Contributions from Fleur Anderson, are highlighted with a yellow border.
Lab
Fleur Anderson
Putney
What steps the Government are taking to promote climate action and a green recovery from the covid-19 pandemic ahead of COP26.
Lab
Andrew Gwynne
Denton and Reddish
What steps the Government are taking to promote climate action and a green recovery from the covid-19 pandemic ahead of COP26.
Alok Sharma
The COP26 President
The Prime Minister’s 10-point plan sets out our blueprint for a green industrial revolution—a plan to invest in green technologies and industries, leveraging in billions of pounds of private sector investment, supporting up to a quarter of a million green jobs and levelling up across the UK. It is a clear plan to build back greener from the covid pandemic.
  11:34:01
Fleur Anderson
The UK’s credibility as COP President rests on demonstrable climate action at home.

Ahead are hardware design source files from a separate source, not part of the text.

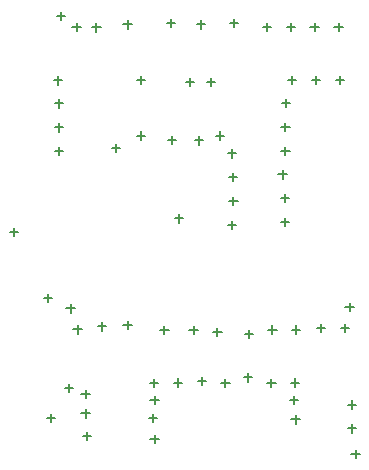
<source format=gbr>
%TF.GenerationSoftware,Altium Limited,Altium Designer,20.0.10 (225)*%
G04 Layer_Color=128*
%FSLAX26Y26*%
%MOIN*%
%TF.FileFunction,Drillmap*%
%TF.Part,CustomerPanel*%
G01*
G75*
%TA.AperFunction,NonConductor*%
%ADD30C,0.005000*%
D30*
X2633716Y3946890D02*
X2661716D01*
X2647716Y3932890D02*
Y3960890D01*
X2448716Y4386890D02*
X2476716D01*
X2462716Y4372890D02*
Y4400890D01*
X2438716Y4171890D02*
X2466716D01*
X2452716Y4157890D02*
Y4185890D01*
X3136116Y4349551D02*
X3164116D01*
X3150116Y4335551D02*
Y4363551D01*
X3215644Y4349551D02*
X3243644D01*
X3229644Y4335551D02*
Y4363551D01*
X3295171Y4349551D02*
X3323171D01*
X3309171Y4335551D02*
Y4363551D01*
X3374699Y4349551D02*
X3402699D01*
X3388699Y4335551D02*
Y4363551D01*
X3025901Y4363026D02*
X3053901D01*
X3039901Y4349026D02*
Y4377026D01*
X2916965Y4358653D02*
X2944965D01*
X2930965Y4344653D02*
Y4372653D01*
X2948716Y4166890D02*
X2976716D01*
X2962716Y4152890D02*
Y4180890D01*
X2878716Y4166890D02*
X2906716D01*
X2892716Y4152890D02*
Y4180890D01*
X2820208Y3972731D02*
X2848208D01*
X2834208Y3958731D02*
Y3986731D01*
X2908716Y3971890D02*
X2936716D01*
X2922716Y3957890D02*
Y3985890D01*
X2979729Y3987726D02*
X3007729D01*
X2993729Y3973726D02*
Y4001726D01*
X2716059Y3987803D02*
X2744059D01*
X2730059Y3973803D02*
Y4001803D01*
X2671892Y4358688D02*
X2699892D01*
X2685892Y4344688D02*
Y4372688D01*
X2716059Y4172803D02*
X2744059D01*
X2730059Y4158803D02*
Y4186803D01*
X2815901Y4363026D02*
X2843901D01*
X2829901Y4349026D02*
Y4377026D01*
X3020265Y3928397D02*
X3048265D01*
X3034265Y3914397D02*
Y3942397D01*
X3023589Y3848939D02*
X3051589D01*
X3037589Y3834939D02*
Y3862939D01*
X3024333Y3769415D02*
X3052333D01*
X3038333Y3755415D02*
Y3783415D01*
X3020265Y3689991D02*
X3048265D01*
X3034265Y3675991D02*
Y3703991D01*
X3197168Y3699551D02*
X3225168D01*
X3211168Y3685551D02*
Y3713551D01*
X3196326Y3779074D02*
X3224326D01*
X3210326Y3765074D02*
Y3793074D01*
X3187966Y3858161D02*
X3215966D01*
X3201966Y3844161D02*
Y3872161D01*
X3197622Y3937101D02*
X3225622D01*
X3211622Y3923101D02*
Y3951101D01*
X3197622Y4016628D02*
X3225622D01*
X3211622Y4002628D02*
Y4030628D01*
X3199295Y4096138D02*
X3227295D01*
X3213295Y4082138D02*
Y4110138D01*
X3220440Y4172803D02*
X3248440D01*
X3234440Y4158803D02*
Y4186803D01*
X3299968Y4172803D02*
X3327968D01*
X3313968Y4158803D02*
Y4186803D01*
X3379495Y4172803D02*
X3407495D01*
X3393495Y4158803D02*
Y4186803D01*
X2501642Y4349551D02*
X2529642D01*
X2515642Y4335551D02*
Y4363551D01*
X2442311Y4094837D02*
X2470311D01*
X2456311Y4080837D02*
Y4108837D01*
X2443414Y4015317D02*
X2471414D01*
X2457414Y4001317D02*
Y4029317D01*
X2443414Y3935789D02*
X2471414D01*
X2457414Y3921789D02*
Y3949789D01*
X2567460Y4348426D02*
X2595460D01*
X2581460Y4334426D02*
Y4362426D01*
X2292131Y3665698D02*
X2320131D01*
X2306131Y3651698D02*
Y3679698D01*
X2843716Y3711890D02*
X2871716D01*
X2857716Y3697890D02*
Y3725890D01*
X3431827Y2926890D02*
X3459827D01*
X3445827Y2912890D02*
Y2940890D01*
X3411827Y3416890D02*
X3439827D01*
X3425827Y3402890D02*
Y3430890D01*
X3396827Y3346890D02*
X3424827D01*
X3410827Y3332890D02*
Y3360890D01*
X3316827Y3346890D02*
X3344827D01*
X3330827Y3332890D02*
Y3360890D01*
X2416827Y3046890D02*
X2444827D01*
X2430827Y3032890D02*
Y3060890D01*
X2481827Y3411890D02*
X2509827D01*
X2495827Y3397890D02*
Y3425890D01*
X2406827Y3446890D02*
X2434827D01*
X2420827Y3432890D02*
Y3460890D01*
X2504673Y3341631D02*
X2532673D01*
X2518673Y3327631D02*
Y3355631D01*
X2476827Y3146890D02*
X2504827D01*
X2490827Y3132890D02*
Y3160890D01*
X2531827Y3126890D02*
X2559827D01*
X2545827Y3112890D02*
Y3140890D01*
X2756827Y3046890D02*
X2784827D01*
X2770827Y3032890D02*
Y3060890D01*
X2531827Y3061890D02*
X2559827D01*
X2545827Y3047890D02*
Y3075890D01*
X2536827Y2986890D02*
X2564827D01*
X2550827Y2972890D02*
Y3000890D01*
X2761827Y2976890D02*
X2789827D01*
X2775827Y2962890D02*
Y2990890D01*
X3231827Y3041890D02*
X3259827D01*
X3245827Y3027890D02*
Y3055890D01*
X3420201Y3011432D02*
X3448201D01*
X3434201Y2997432D02*
Y3025432D01*
X3420201Y3090960D02*
X3448201D01*
X3434201Y3076960D02*
Y3104960D01*
X2971055Y3333048D02*
X2999055D01*
X2985055Y3319048D02*
Y3347048D01*
X2891863Y3340341D02*
X2919863D01*
X2905863Y3326341D02*
Y3354341D01*
X2839349Y3164619D02*
X2867349D01*
X2853349Y3150619D02*
Y3178619D01*
X2918644Y3170699D02*
X2946644D01*
X2932644Y3156699D02*
Y3184699D01*
X2997840Y3163438D02*
X3025840D01*
X3011840Y3149438D02*
Y3177438D01*
X2671827Y3356890D02*
X2699827D01*
X2685827Y3342890D02*
Y3370890D01*
X2586827Y3351890D02*
X2614827D01*
X2600827Y3337890D02*
Y3365890D01*
X2761827Y3106890D02*
X2789827D01*
X2775827Y3092890D02*
Y3120890D01*
X2760313Y3163438D02*
X2788313D01*
X2774313Y3149438D02*
Y3177438D01*
X2794468Y3339139D02*
X2822468D01*
X2808468Y3325139D02*
Y3353139D01*
X3233842Y3340795D02*
X3261842D01*
X3247842Y3326795D02*
Y3354795D01*
X3154314Y3340795D02*
X3182314D01*
X3168314Y3326795D02*
Y3354795D01*
X3076218Y3325773D02*
X3104218D01*
X3090218Y3311773D02*
Y3339773D01*
X3073506Y3181927D02*
X3101506D01*
X3087506Y3167927D02*
Y3195927D01*
X3150855Y3163438D02*
X3178855D01*
X3164855Y3149438D02*
Y3177438D01*
X3230380Y3164047D02*
X3258380D01*
X3244380Y3150047D02*
Y3178047D01*
X3226827Y3106890D02*
X3254827D01*
X3240827Y3092890D02*
Y3120890D01*
%TF.MD5,04a748bf6a8172b045225f2d86d314c8*%
M02*

</source>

The Government have set legally binding net zero targets but they are currently off track to meet their fourth and fifth carbon budgets, which are calibrated for previous, more lenient targets. Scrapping the green homes grant two weeks ago puts us into reverse. How will the right hon. Gentleman seek to progress local, national and international progress on energy efficiency and specifically on green homes in the run-up to and during COP26?
  11:35:07
Alok Sharma
The UK has decarbonised its economy faster than any other G20 nation since 2000. We have met carbon budgets CB1 and CB2, we are on track to meet CB3, and of course we are pursuing plans to ensure that we meet CB4 and CB5. Ahead of COP26, we will publish a comprehensive net zero strategy.
  11:35:39
Andrew Gwynne [V]
The COP President has talked confidently about British leadership, but the Prime Minister’s 10-point plan is full of big words and no real detail. The total impact, by the Government’s own admission, is that they will not meet the fourth and fifth carbon budgets. When we pull back the curtain, there is not much to look at, and we are running out of time. He has just said, in answer to my hon. Friend the Member for Putney (Fleur Anderson), that there will be a net zero strategy. We need it before the summer recess to make the Government’s word credible ahead of COP26. Does he agree with that, and if so, what is he doing about it?
  11:36:20
Alok Sharma
As someone who was partly responsible for preparing the 10-point plan, may I suggest that the hon. Gentleman actually reads the detail of it? I have discussed the sector-specific points in it with individuals in different sectors of industry, who have found it quite compelling. Of course I agree that we need to be doing more, and that is why I have committed to publishing the comprehensive net zero strategy ahead of COP26.
Con [V]
  11:36:46
Philip Dunne
Ludlow
What steps is my right hon. Friend taking, in his extensive discussions with leaders around the world on making progress at COP26, to develop a global standard or taxonomy of climate change impact in financial reporting and in green labelling investment products?
Alok Sharma
As my right hon. Friend will know, the UK has taken a leading role in climate-related disclosures by implementing a green taxonomy and, very importantly, by making TCFD-aligned disclosures—recommended by the Taskforce on Climate-related Financial Disclosures —mandatory across the economy by 2025. In the conversations that I have with Governments around the world, I am urging other countries to follow a similar approach on financial disclosures. My right hon. Friend talks about asset owners in the financial services sector, and we are also encouraging asset owners and asset managers to make net zero commitments.